“‘Why do you stop here?’ asked Flaps. ‘If you had any pluck at all you would run away.’
“‘Ah! Perhaps so–but who has enough courage for such a desperate step?’ sighed the young cockerels. ‘Why, you yourself are no more courageous than we, else why do you stop here chained up all day, and allow those tiresome children to come and tease you?’
“‘Well,’ replied the dog, ‘I earn a good livelihood by putting up with these small discomforts, and besides that, I am not going to be set twisting on a spit. However, if you particularly wish it, we can go away somewhere together; but if we do, I may as well tell you at once, that you will have to feed me.’
“The cockerels, fired by this bold advice, betook themselves at once to the henroost with the courage of young lions; and after a short but animated discussion, persuaded the whole of the cocks and hens to run away and to take Flaps as protector of the community.
“When darkness fell, the dog was unchained for the night as usual, and as soon as the coast seemed clear, he went to the henhouse, pushed back the sliding door with his nose, and let them all out.
“Then he and the whole company stole away as quietly as possible through the yard-gate, away out into the open country.
“The fowls flew and wandered on, the livelong night, perfectly happy in their freedom, and feeding themselves from the sheaves of corn that stood in the stubble-fields.
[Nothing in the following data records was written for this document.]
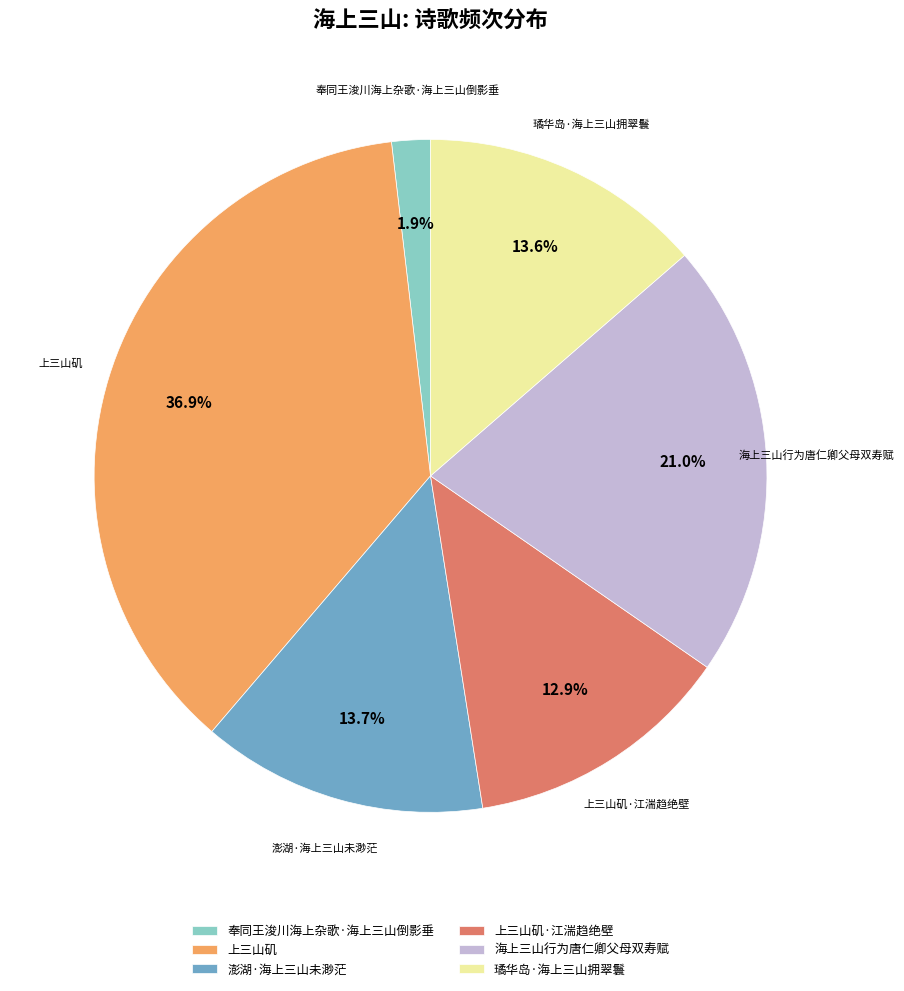

To the nearest percent, what percentage of the pie is 上三山矶?

37%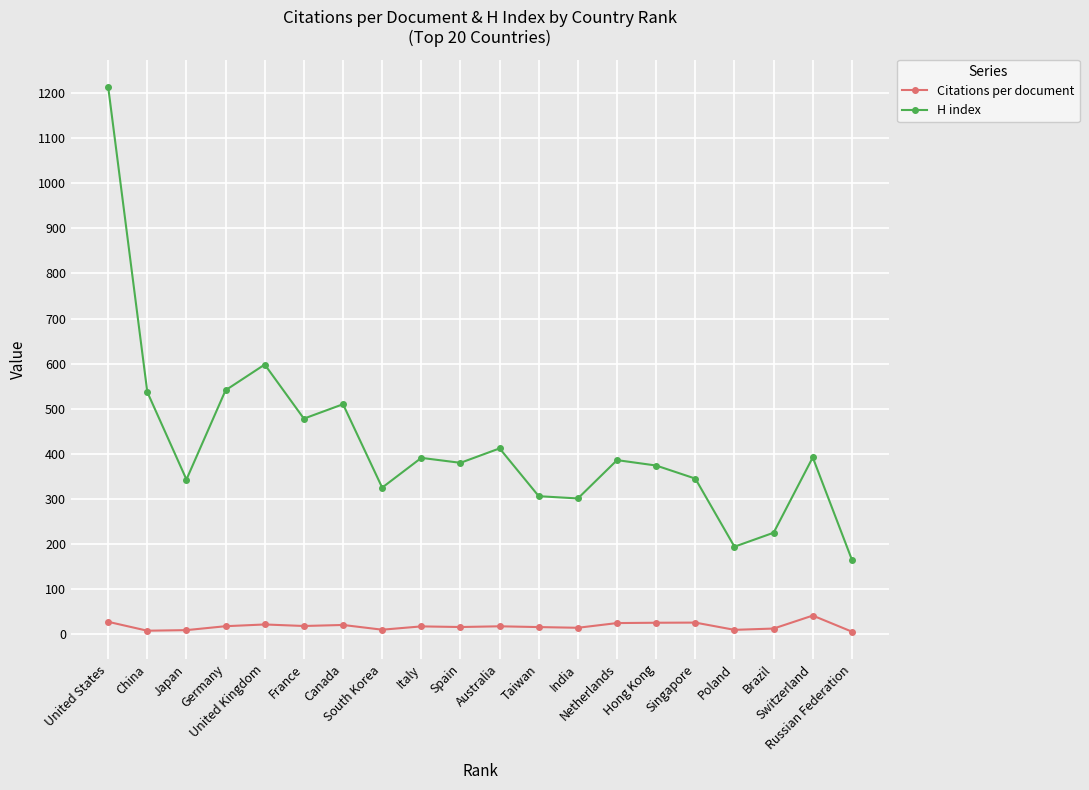

Which series has the widest spread of values?

H index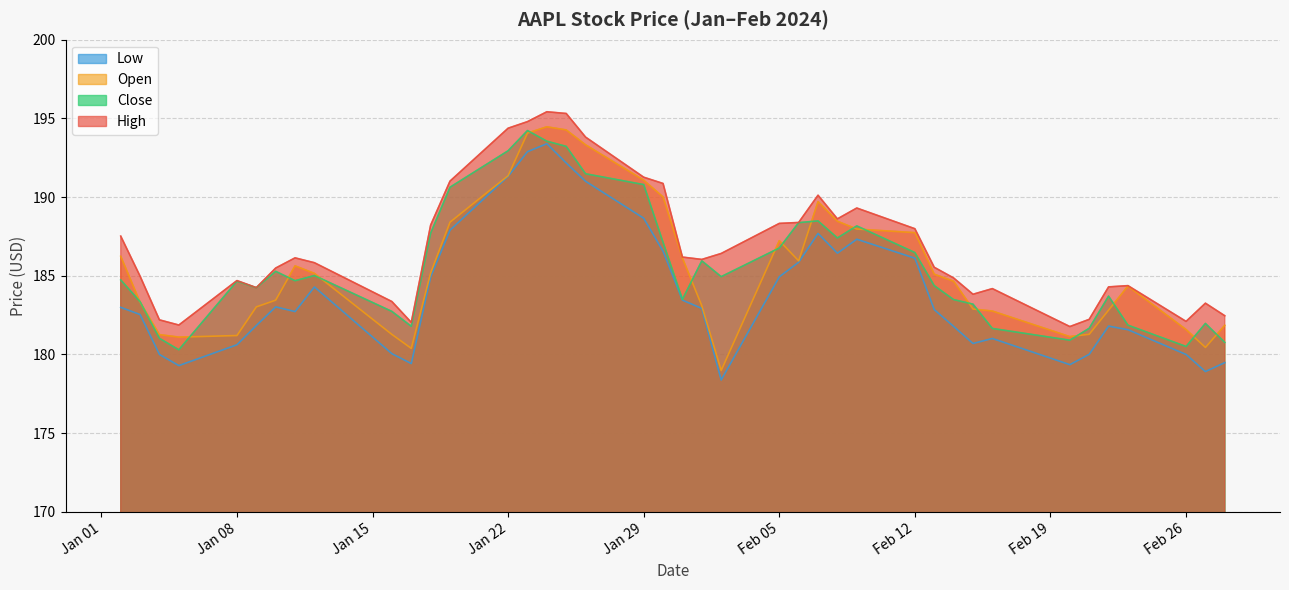

The Close series shows 190.8 at Jan 29. True or false?

True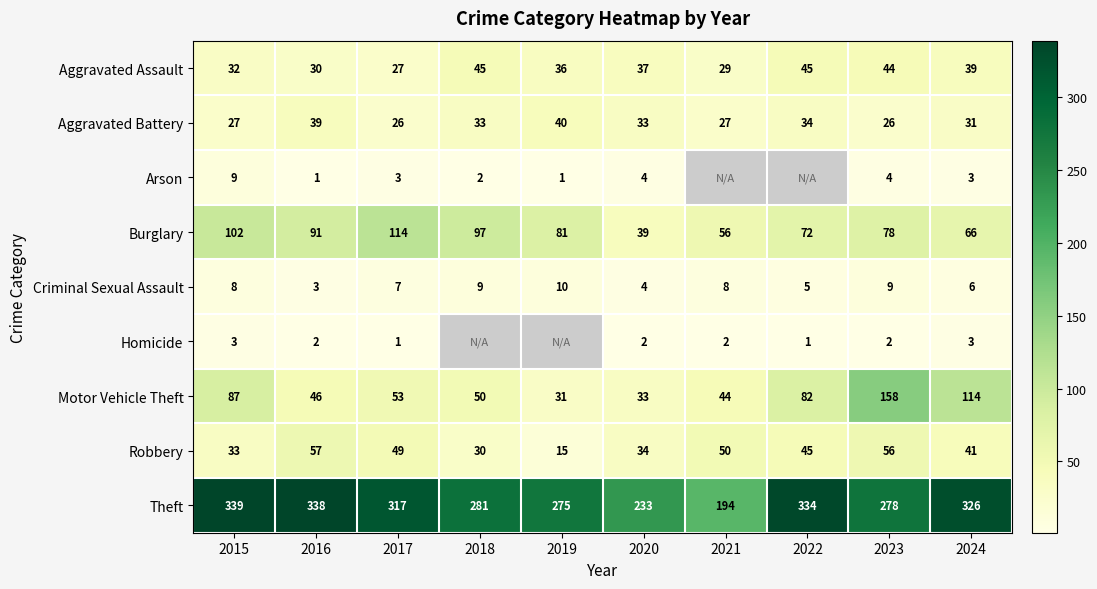

Between 2017 and 2024, which series saw the biggest shift?

Motor Vehicle Theft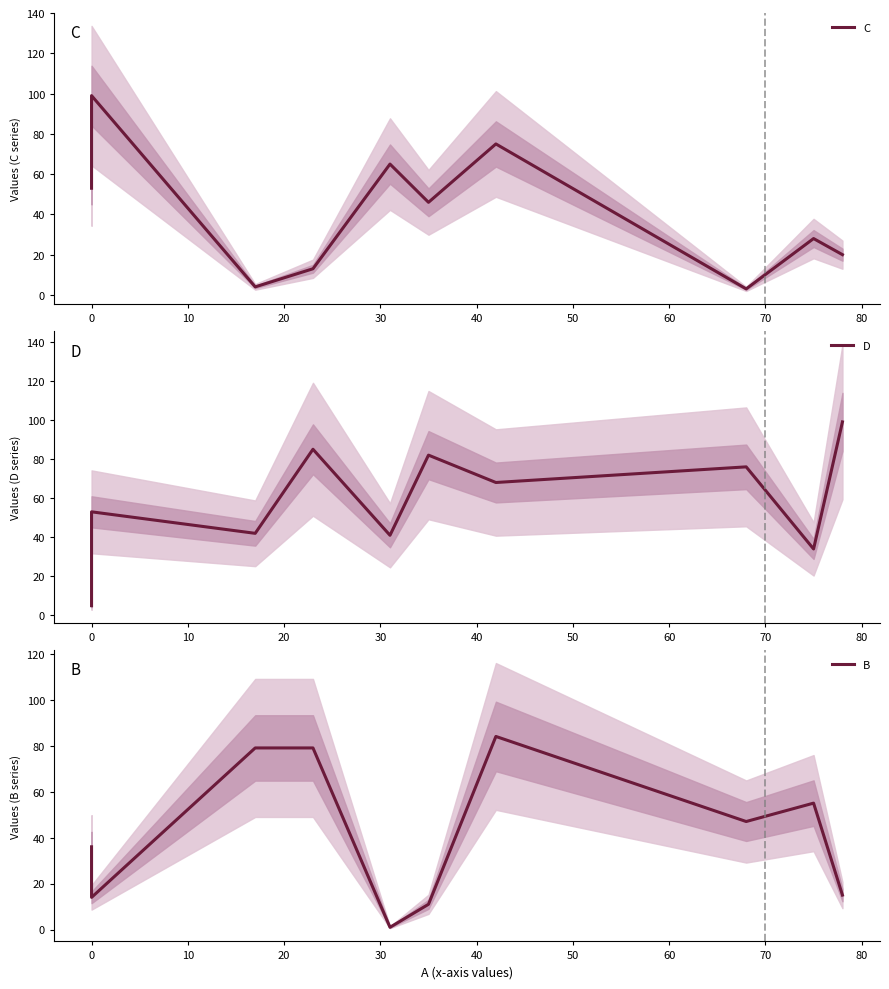

After their last crossing, which series has the higher values: C or B?

C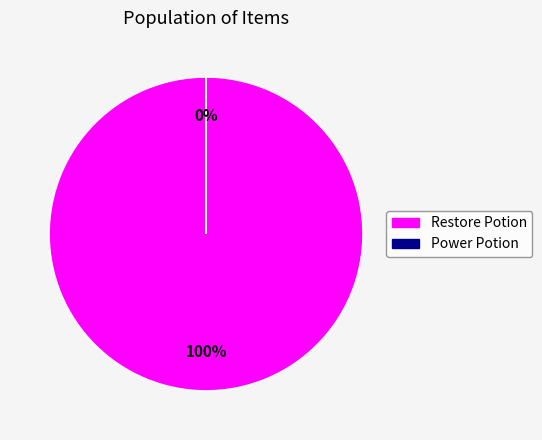

Is there any slice that represents more than half of the pie?

Yes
“Whenever Flaps felt hungry, the hens laid him a couple of eggs or so which he found far nicer than barley-meal and dog-biscuit.
“When they passed through thinly-populated places where they were not likely to be observed, they marched gaily forward; but whenever there was a chance of danger, they only travelled by night.
“Meanwhile the cook went early in the morning to kill the chickens; but on finding the whole place as empty as Mother Hubbard’s cupboard, she fell into a violent fit of hysterics, and the kitchen-maid and pig-boy had to put her under the pump, and work it hard for a quarter of an hour before they could revive her.
“After some days’ journeying, the wanderers arrived at a large desolate-looking heath, in the middle of which stood an old weather-beaten house, apparently uninhabited. Flaps was sent forward to examine it, and he searched from garret to cellar without finding a trace of a human being. The fowls then examined the neighbourhood for two whole days and nights with a like result, and so they determined to take up their abode in the dwelling.
“In they trooped, and set themselves to work to turn it into a strong castle, well fortified against all danger. They stopped up the holes and cracks with tufts of grass, and piled a wall of big and little stones right round the house. When the repairs were completed they called it Hencastle.
“During the autumn some of the fowls ventured forth into the cornfields that lay near the haunts of men, and collected a store of grain to supply them with food during the winter. They kept it on the floor of a loft, and when spring came they sowed the remainder of the stock in a field, where it produced such an abundant crop that they had plenty of provisions for the following winter.
“Thus they lived a peaceful and happy life, which was so uneventful that it has no history; and Mark, the watchman, who always stood on the coping-stone of the highest chimney to act as sentinel, used constantly to fall asleep, partly from sheer boredom, and partly from the combined effects of old age, good living, and having nothing on earth to do. Flaps, too, who had undertaken to guard the castle against intruders, and who at first used to patrol the house carefully inside and out every night, soon came to the conclusion that the game was not worth the candle.